Garmin Fenix 3 Review
As the Garmin Fēnix 3 hits the Ellis Brigham shelves, online content assistant Mike went to check out the latest incarnation of the active watch in Snowdonia, experiencing first-hand (no pun intended) what sets it apart from the rest of Garmin's range.
The world of smart watches, and GPS units has come on a long way in the past few years, but when they become active-specific, Garmin continues to push the boat out. The Fenix 3 is being hailed as Garmin's most versatile piece of wearable fitness tech: it loses the chunky looks of the Fenix 2 and the bright sporty aesthetic of the Forerunner series and instead stands in its own right as a really classy looking watch as well as being a superbly advanced fitness and GPS device for every thinkable outdoor sport.

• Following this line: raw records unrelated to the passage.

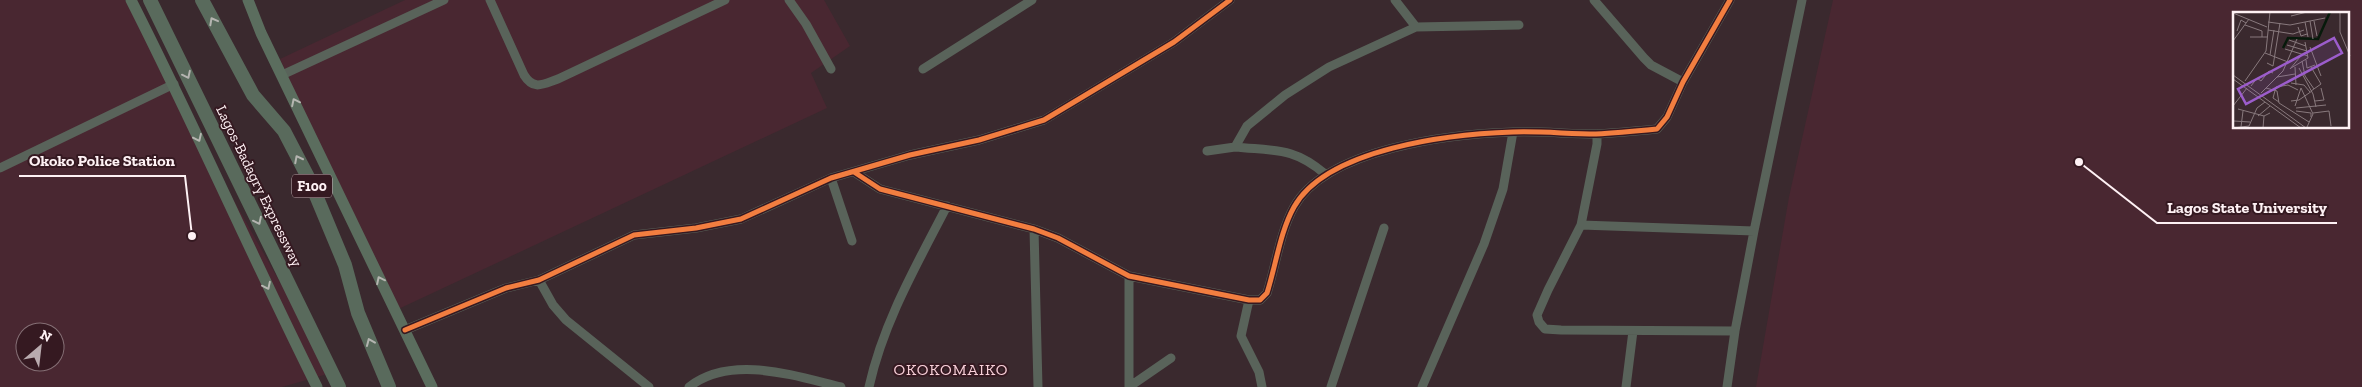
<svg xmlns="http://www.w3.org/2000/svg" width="2362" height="387" viewBox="0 0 2362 387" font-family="'Zilla Slab',serif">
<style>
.built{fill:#492731;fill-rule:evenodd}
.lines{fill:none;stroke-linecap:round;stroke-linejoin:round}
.minor{stroke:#59635a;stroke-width:9}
.major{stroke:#5b6d5e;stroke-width:11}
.highway{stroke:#596a5c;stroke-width:14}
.cycleway-casing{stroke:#351921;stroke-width:8}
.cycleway{stroke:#f27e40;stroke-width:5}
.oneway{stroke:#b4b4b0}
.oneway2{stroke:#b5b6b0}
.labels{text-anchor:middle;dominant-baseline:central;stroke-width:4;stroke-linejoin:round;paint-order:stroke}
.shield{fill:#351921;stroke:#c2b0b5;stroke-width:1}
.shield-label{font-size:14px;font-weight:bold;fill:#fef1f4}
.street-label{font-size:15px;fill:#fef1f4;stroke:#351921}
.neighbourhood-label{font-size:16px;letter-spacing:1px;fill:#f8d0d9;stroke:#351921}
.inset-river{fill:none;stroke:#071a0b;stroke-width:2.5}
.inset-road{fill:none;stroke:#88797d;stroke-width:1}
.view{fill:#9c5dcc;fill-opacity:0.15;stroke:#9c5dcc;stroke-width:2.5}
.inset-edge{fill:none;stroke:#fef1f4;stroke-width:2.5}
.leader{fill:none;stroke:#fef1f4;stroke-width:2}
.callout-dot{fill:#fef1f4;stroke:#351921;stroke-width:2}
.callout-label{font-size:16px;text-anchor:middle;font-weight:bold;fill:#fef1f4;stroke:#351921;stroke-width:4;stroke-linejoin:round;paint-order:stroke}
</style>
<rect width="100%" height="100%" fill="#3a292e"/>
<path class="built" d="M 0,0 L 125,0 L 206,151 L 331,373 L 282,387 L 0,387 ZM 25,332 L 55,332 L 55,362 L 25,362 Z
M 405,0 L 824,0 L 850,46 L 811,73 L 827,108 L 392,312 L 280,59 Z
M 1833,0 L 2362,0 L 2362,387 L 1756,387 L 1789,197 ZM 2234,14 L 2348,14 L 2348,128 L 2234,128 Z"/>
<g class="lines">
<path class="minor" d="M 490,0 L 524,75 C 534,91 543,84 558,79 L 725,0
M 789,0 L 806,24 L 831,69
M 1395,0 L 1416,27
M 1594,0 L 1644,58 L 1651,65 L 1683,82
M 923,69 L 1032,0
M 282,75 L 444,0
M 1597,134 L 1597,144 L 1581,225 L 1548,290 L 1537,315 L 1539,322 L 1545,329 L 1561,330 L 1735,331
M 1235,147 C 1275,151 1294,147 1325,174
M 1207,151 L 1235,147 L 1247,126 L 1285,95 L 1329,67 L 1416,27 L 1519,25
M 0,168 L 174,84
M 854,172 L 880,189 L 1034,229 L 1058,238 L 1129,276 L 1249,300 L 1260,300 L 1267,293 C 1276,265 1280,232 1294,207 C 1327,148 1451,134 1513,132 C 1541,131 1569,134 1596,134 C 1617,133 1637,131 1657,129 L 1667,117 L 1683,82 L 1730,0
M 831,178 L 852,241
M 1581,225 L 1754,231
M 1034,229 L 1038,387
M 539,280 L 553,305 L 566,320 L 649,387
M 1249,300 L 1241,336 L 1259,372 L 1262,387
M 405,330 L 506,288 L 539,280 L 634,235 L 696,228 L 741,219 L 831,178 L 910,155 L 979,140 L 1044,120 L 1174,42 L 1230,0
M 689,387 C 731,354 795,376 841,387
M 869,387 C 883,323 917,264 947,206
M 1129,387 L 1129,276
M 1129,387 L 1171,358
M 1331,387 L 1384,228
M 1422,387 L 1484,244 L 1503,189 L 1513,132
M 1626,387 L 1633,331
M 1727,387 L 1735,331 L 1754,231 L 1802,0"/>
<path class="major" d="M 131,0 C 196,128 253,259 317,387
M 248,0 L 261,33 L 432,387"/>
<path class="highway" d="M 150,0 L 339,387
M 202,0 L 253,95 L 284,131 L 310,181 L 345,265 L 358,313 L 389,387"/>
<g class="cycleway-casing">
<path id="cycleway" d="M 854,172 L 880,189 L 1034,229 L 1058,238 L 1129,276 L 1249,300 L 1260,300 L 1267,293 C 1276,265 1280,232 1294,207 C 1327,148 1451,134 1513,132 C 1541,131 1569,134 1596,134 C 1617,133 1637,131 1657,129 L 1667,117 L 1683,82 L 1730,0
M 405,330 L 506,288 L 539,280 L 634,235 L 696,228 L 741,219 L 831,178 L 910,155 L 979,140 L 1044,120 L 1174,42 L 1230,0"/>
</g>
<use href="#cycleway" class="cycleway"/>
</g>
<defs><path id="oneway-chevron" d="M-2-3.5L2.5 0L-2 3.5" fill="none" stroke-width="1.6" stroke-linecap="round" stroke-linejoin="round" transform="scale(1.25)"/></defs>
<g class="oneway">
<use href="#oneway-chevron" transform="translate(213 21) rotate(-118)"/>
<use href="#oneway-chevron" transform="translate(187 75) rotate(64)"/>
<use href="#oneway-chevron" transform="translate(298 159) rotate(-117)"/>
<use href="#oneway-chevron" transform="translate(258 221) rotate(64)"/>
<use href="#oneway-chevron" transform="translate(370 342) rotate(-113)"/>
</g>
<g class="oneway2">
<use href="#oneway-chevron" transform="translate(295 102) rotate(-116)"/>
<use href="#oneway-chevron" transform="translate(198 138) rotate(65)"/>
<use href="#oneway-chevron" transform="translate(380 280) rotate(-116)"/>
<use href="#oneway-chevron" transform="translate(267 286) rotate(64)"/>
</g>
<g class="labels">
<rect class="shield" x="292" y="174.5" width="40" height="23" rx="4"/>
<g class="shield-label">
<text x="312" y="186">F100</text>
</g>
<g class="street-label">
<text transform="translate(259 186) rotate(64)">Lagos-Badagry Expressway</text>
</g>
<g class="neighbourhood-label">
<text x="951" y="369">OKOKOMAIKO</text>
</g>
</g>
<g transform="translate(2233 12)">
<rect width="116" height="116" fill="#3a292e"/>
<path class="inset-river" d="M 50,36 L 55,26 L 85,27 L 97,0"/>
<path class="inset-road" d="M 107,0 L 107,20 L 117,44M 0,1 L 34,15M 58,4 L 74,0M 77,9 L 80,27M 81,9 L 84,24M 35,10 L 57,13 L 92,6M 72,10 L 75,25M 12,13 L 29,19 L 29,25M 65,15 L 68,24 L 74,22M 35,18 L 60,22 L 71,18M 4,19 L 8,8 L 13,11M 17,25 L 34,25M 56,28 L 73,34M 0,29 L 16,7M 54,33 L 74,39M 77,35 L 88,64M 52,37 L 75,44M 32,41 L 55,50M 37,43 L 41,18M 73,48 L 74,56 L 82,53M 69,49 L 72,64 L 81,77M 34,51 L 40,54 L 47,11M 62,55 L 63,73M 58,56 L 75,46 L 72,30M 66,56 L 80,82 L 83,95M 57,57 L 67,45M 0,63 L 73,116M 44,65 L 62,62M 0,67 L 68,116M 12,69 L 33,39 L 37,0M 58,71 L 71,73 L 77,80M 18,74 L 24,66 L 28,69 L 36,59 L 40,61M 33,76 L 44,79 L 46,91M 78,79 L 88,72 L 78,55M 28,81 L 50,59 L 64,27M 58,89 L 66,88 L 79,79M 82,89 L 91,88 L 88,76M 46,90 L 40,86 L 43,75 L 55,73 L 65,78M 46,91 L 76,110M 0,94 L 14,76M 62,94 L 68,76 L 80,102 L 74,115M 63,96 L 93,93M 5,97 L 31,104M 63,99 L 78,101 L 78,105M 80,101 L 96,99 L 98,114M 25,104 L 37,94M 1,109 L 17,110M 8,115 L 10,99M 0,116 L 16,114 L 24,96 L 32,90M 30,116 L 31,104 L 37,101"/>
<path class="view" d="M 101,26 L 109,41 L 13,92 L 5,77 Z"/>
<rect width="116" height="116" class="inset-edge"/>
</g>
<path class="leader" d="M192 236L185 176H19M2079 162L2157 223H2337"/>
<g class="callout-dot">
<circle cx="192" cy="236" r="5"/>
<circle cx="2079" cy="162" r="5"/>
</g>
<g class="callout-label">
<text x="102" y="166">Okoko Police Station</text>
<text x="2247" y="213">Lagos State University</text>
</g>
<g transform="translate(40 347) rotate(28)"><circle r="24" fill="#351921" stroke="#856f75"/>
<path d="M0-4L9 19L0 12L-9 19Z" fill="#b9abaf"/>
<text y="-8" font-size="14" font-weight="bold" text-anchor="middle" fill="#fef1f4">N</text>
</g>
</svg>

The most striking feature of the Fenix 3 is the brand new EXO-Antenna™ that encircles the screen. This stainless steel ring not only adds a real touch of style to the watch, but it serves to amplify the satellite signal strength - more on that in a moment. Garmin’s hallmark build quality and durability is immediately evident. Although lightweight, the housing and side buttons feel solid and robust enough to endure the elements, as does the scratch resistant screen. A bright LED backlight makes sure the ultra-clear Chroma display is easily viewable even in strong sunlight, while the soft rubber strap is very comfortable to wear.
The Fenix 3's clockfaces and themes can be easily personalised using Garmin's Connect IQ app, allowing you to choose between a wide range of styles and apps that really make the watch your own.
Syncing your watch to your smartphone is quick and simple using the Garmin Connect app, and once you’re paired up via Bluetooth, your watch will display phone notifications (no more excuses for not having heard your phone ringing in your pack!) The watch itself is wi-fi enabled, so even without a smartphone or laptop, your Fenix 3 will upload activities straight to Garmin Connect once in reach of a recognised internet connection.
The Fenix 3 is both GPS and GLONASS enabled (GLONASS being the Russian answer to GPS, and is considered more accurate in the Northern Hemisphere), and you can choose which you'd prefer to be using. This accuracy is enhanced further thanks to the EXO-Antenna™ - a stroke of design genius. This stainless steel exterior ring amplifies your satellite signa and makes locking on your location almost instant, and gives the watch pin-point location accuracy. This is really noticeable when using a pre-set route: deviate only a couple of metres from your line and the watch will make sure you know about it.
I know I’ve mentioned them before, but the solidity of the function buttons really comes into its own during high output exercise. Testing the Fenix 3 in Snowdonia inevitably meant it was tested in rain...
...Really heavy rain.
...Really sideways rain.
With numb fingers (thanks Raynaud’s) I normally have difficulty pressing through different options on these devices, but the Fenix 3's interface was sensitive and really easy to operate, even through eyes bleary with rainfall and sweat.
Switching to the trail run function gives you the trail specific vitals on your screen, allowing you to flick effortlessly between location/route, VO2 Max, pace/heart rate, and cadence. When you hit a climb, it automatically gives you your VAM, helping you to pace your effort when the gradient increases. Very cool.
The primary hiking function on the Fenix 3 is of course navigation. While we’d never recommend leaving the house without a map and compass, but what if the weather descends and you're left scratching your head as to which is the best way off the hill? The Fenix 3's Backtrack function makes it brilliantly easy to follow your route back to your start point – a simple feature that could quite feasibly save your life, or a least an MRT call out. Another helpful feature is the 'Sight N' Go' function – the 3D compass giving you the ability to lock co-ordinates on a landmark and keep your trajectory on target. This is a really handy tool if the conditions and visibility are hit and miss and disorientation is likely.
The Fenix 3 boasts a very impressive battery life, depending on how you use it. In normal watch mode, without GPS or Bluetooth enabled, the battery can last upwards of 6 weeks. When GPS is turned on, this is reduced to 20 hours, but putting the watch into Ultratrac mode ensures your ultra-distance events can be recorded for up to 50 hours, albeit at a lower quality. (For the most ultra of ultra endurance athletes, the Fenix 3 can be charged on the go!) For most people with easy access to a computer and not requiring GPS and Bluetooth activated all the time, the watch will stay alive for ages.
Garmin have really come up with a game changer in the Fenix 3, combining the best of both worlds from their other GPS and fitness watch lines.
Your watch says a lot about you as a person and lifestyle so your choice is always a big decision and often a compromise. The Fenix 3 blurs the subtle trig point of sports watch, GPS watch and dress watch but not at the expense of each for the other. If you're looking for a versatile, go-anywhere watch that you can rely upon in all environments and during all activities, the Fenix 3 should be your companion.